====== Trecho do texto ======

Por cinco anos, Paulett Furacão juntou silenciosamente dinheiro para realizar o sonho de poder se olhar no espelho e se enxergar como realmente ela é. Foram R$ 10 mil, reunidos com muito sacrifício, para fazer a cirurgia de adequação de gênero nas mamas. “Quando me olhei no espelho nem acreditei de tanta emoção. Sinto que o espírito está voltando para o corpo”, conta Paulett, que é do bairro do Nordeste de Amaralina, em Salvador.
Em novembro de 2012, Paulett entrou para a história ao se tornar a primeira trans feminina a ocupar uma função em secretarias estaduais no estado da Bahia. Foi a segunda em todo país a alcançar esse posto. “Sempre fui militante desde os 15 anos. Fiz teatro, participei de grupos de jovens com recorte na cidadania. Como tran a gente sofre muito preconceito”, conta Paulet que atualmente é representante do Núcleo de Enfrentamento ao Tráfico de Pessoas da Secretaria de Justiça, Direitos Humanos e Desenvolvimento Social.

======

- [Tarefa a]: Disponha como lista numerada as linhas dos registros, começando pela primeira linha dos registros e parando depois da linha que contém "Aappilattoq Kalaallit Nunaata kitaani", com ambas as pontas incluídas e sem as linhas em branco.
O texto e os registros são materiais independentes entre si.

====== Entrada da tarefa ======

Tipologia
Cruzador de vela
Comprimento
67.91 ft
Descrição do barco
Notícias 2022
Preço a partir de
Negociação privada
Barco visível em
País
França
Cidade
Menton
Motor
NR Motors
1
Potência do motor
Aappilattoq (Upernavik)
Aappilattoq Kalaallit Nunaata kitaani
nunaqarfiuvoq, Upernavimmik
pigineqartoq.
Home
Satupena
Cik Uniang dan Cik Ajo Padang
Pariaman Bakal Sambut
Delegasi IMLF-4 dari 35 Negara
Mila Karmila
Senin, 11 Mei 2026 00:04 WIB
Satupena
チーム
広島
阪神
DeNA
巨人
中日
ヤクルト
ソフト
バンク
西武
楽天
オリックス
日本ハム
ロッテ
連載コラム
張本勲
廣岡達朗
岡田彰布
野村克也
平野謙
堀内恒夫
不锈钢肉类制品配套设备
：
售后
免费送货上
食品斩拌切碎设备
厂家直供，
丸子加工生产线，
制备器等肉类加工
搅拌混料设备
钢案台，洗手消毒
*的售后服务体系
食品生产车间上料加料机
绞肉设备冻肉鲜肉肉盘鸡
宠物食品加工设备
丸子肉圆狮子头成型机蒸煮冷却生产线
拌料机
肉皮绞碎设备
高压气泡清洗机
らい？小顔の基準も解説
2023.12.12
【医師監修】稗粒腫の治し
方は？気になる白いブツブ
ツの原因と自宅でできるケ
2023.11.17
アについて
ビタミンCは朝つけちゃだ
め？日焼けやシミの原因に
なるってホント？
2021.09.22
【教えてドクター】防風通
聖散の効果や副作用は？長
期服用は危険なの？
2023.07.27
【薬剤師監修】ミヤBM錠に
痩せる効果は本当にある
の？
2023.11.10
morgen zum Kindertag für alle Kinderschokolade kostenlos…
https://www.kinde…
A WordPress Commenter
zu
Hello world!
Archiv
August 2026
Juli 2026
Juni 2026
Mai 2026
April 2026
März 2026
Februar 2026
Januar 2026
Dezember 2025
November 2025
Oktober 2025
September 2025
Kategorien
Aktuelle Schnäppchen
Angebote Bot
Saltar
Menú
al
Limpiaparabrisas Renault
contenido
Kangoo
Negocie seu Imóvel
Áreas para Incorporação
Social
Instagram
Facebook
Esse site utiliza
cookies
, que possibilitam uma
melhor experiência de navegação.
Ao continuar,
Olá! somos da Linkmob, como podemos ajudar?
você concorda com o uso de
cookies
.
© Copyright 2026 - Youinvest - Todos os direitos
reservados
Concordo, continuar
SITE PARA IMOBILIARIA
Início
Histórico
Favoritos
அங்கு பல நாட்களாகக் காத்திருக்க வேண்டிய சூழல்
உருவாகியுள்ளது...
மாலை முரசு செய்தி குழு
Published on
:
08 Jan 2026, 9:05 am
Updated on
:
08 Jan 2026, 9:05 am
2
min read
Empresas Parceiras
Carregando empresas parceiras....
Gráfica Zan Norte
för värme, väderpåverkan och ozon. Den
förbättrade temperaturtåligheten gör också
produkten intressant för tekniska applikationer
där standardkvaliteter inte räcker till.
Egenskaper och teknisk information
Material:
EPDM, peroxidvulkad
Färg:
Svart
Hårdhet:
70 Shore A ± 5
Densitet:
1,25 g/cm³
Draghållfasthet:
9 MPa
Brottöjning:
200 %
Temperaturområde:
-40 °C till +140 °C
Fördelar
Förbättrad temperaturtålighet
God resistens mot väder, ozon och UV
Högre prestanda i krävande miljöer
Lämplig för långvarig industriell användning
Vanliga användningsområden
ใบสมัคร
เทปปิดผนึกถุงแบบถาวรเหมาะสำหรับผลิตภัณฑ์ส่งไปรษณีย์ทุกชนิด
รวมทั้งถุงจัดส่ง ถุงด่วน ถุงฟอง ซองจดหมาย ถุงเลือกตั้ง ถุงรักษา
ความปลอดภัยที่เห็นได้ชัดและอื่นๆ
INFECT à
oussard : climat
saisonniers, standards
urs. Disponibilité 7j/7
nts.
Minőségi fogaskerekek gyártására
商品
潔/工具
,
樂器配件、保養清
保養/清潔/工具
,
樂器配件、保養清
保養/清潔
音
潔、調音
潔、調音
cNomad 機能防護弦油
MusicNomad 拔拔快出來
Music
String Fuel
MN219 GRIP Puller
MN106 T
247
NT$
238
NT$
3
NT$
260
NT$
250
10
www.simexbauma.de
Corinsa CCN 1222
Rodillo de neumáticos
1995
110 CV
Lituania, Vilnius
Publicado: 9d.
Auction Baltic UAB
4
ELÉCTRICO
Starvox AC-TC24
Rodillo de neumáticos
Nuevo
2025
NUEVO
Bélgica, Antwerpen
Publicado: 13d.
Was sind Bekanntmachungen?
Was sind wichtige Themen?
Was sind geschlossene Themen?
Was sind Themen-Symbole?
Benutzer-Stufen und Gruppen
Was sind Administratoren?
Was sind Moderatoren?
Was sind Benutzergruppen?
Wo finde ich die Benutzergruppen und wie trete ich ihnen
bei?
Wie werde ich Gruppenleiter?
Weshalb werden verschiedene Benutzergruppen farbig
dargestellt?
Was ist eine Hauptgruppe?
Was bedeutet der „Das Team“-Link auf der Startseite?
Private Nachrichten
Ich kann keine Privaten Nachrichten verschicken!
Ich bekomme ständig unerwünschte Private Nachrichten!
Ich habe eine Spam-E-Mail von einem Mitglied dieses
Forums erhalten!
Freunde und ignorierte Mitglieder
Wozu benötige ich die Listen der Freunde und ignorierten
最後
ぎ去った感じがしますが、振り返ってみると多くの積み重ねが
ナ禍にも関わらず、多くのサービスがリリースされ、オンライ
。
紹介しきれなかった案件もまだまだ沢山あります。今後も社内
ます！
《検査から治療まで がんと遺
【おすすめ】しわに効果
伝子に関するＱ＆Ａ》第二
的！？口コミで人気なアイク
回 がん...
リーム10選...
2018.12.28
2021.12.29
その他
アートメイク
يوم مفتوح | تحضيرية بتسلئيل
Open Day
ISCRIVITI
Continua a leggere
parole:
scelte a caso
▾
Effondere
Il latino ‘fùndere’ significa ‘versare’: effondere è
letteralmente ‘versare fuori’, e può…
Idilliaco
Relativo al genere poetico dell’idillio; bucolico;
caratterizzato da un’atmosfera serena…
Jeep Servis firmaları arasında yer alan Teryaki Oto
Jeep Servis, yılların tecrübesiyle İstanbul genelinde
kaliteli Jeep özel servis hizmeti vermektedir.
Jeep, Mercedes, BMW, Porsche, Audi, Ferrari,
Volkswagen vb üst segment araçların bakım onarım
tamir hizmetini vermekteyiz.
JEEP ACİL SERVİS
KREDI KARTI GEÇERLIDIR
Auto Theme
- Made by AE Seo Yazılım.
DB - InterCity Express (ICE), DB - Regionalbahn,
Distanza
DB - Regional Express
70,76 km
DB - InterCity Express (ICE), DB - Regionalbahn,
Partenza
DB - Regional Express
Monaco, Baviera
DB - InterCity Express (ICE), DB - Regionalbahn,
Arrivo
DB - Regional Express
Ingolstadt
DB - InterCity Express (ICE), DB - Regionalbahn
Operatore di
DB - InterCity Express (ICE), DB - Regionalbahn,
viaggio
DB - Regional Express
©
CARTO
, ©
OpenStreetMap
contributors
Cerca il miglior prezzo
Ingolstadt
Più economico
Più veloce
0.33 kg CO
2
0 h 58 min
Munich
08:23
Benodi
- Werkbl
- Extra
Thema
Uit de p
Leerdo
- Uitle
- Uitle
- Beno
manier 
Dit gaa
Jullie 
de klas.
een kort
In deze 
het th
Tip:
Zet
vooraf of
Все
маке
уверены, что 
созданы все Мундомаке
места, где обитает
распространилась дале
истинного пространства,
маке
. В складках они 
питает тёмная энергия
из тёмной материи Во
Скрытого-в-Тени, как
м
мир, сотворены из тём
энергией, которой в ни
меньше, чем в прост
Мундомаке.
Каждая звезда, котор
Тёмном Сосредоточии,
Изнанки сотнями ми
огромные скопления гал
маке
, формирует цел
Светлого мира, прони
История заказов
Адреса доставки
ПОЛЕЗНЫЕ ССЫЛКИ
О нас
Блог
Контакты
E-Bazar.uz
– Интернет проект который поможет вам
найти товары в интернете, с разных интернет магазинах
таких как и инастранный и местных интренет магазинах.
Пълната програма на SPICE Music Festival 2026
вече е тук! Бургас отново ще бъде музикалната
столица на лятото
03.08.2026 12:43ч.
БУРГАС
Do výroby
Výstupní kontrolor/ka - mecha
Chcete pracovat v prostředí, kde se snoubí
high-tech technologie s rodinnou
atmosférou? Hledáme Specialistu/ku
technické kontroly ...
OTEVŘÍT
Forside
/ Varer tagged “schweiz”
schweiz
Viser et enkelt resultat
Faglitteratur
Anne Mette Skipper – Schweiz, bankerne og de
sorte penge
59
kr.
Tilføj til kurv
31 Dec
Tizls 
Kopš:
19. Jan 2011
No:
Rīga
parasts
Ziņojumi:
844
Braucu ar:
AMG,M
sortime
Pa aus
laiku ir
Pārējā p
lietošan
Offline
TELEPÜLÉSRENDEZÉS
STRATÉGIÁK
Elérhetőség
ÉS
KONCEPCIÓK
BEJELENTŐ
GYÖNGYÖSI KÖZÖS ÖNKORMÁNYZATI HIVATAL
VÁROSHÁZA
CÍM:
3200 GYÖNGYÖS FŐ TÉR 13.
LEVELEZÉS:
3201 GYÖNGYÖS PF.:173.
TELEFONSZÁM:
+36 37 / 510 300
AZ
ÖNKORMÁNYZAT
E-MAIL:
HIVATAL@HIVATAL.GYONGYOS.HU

======

- [Tarefa b]: Reescreva o trecho do texto sobre Paulett Furacão que começa nas palavras "Em novembro de" e termina depois de "e Desenvolvimento Social.", substituindo "militante" por "ativista".

- [Resultado da tarefa a]:
1. Tipologia
2. Cruzador de vela
3. Comprimento
4. 67.91 ft
5. Descrição do barco
6. Notícias 2022
7. Preço a partir de
8. Negociação privada
9. Barco visível em
10. País
11. França
12. Cidade
13. Menton
14. Motor
15. NR Motors
16. 1
17. Potência do motor
18. Aappilattoq (Upernavik)
19. Aappilattoq Kalaallit Nunaata kitaani

- [Resultado da tarefa b]:
Em novembro de 2012, Paulett entrou para a história ao se tornar a primeira trans feminina a ocupar uma função em secretarias estaduais no estado da Bahia. Foi a segunda em todo país a alcançar esse posto. “Sempre fui ativista desde os 15 anos. Fiz teatro, participei de grupos de jovens com recorte na cidadania. Como tran a gente sofre muito preconceito”, conta Paulet que atualmente é representante do Núcleo de Enfrentamento ao Tráfico de Pessoas da Secretaria de Justiça, Direitos Humanos e Desenvolvimento Social.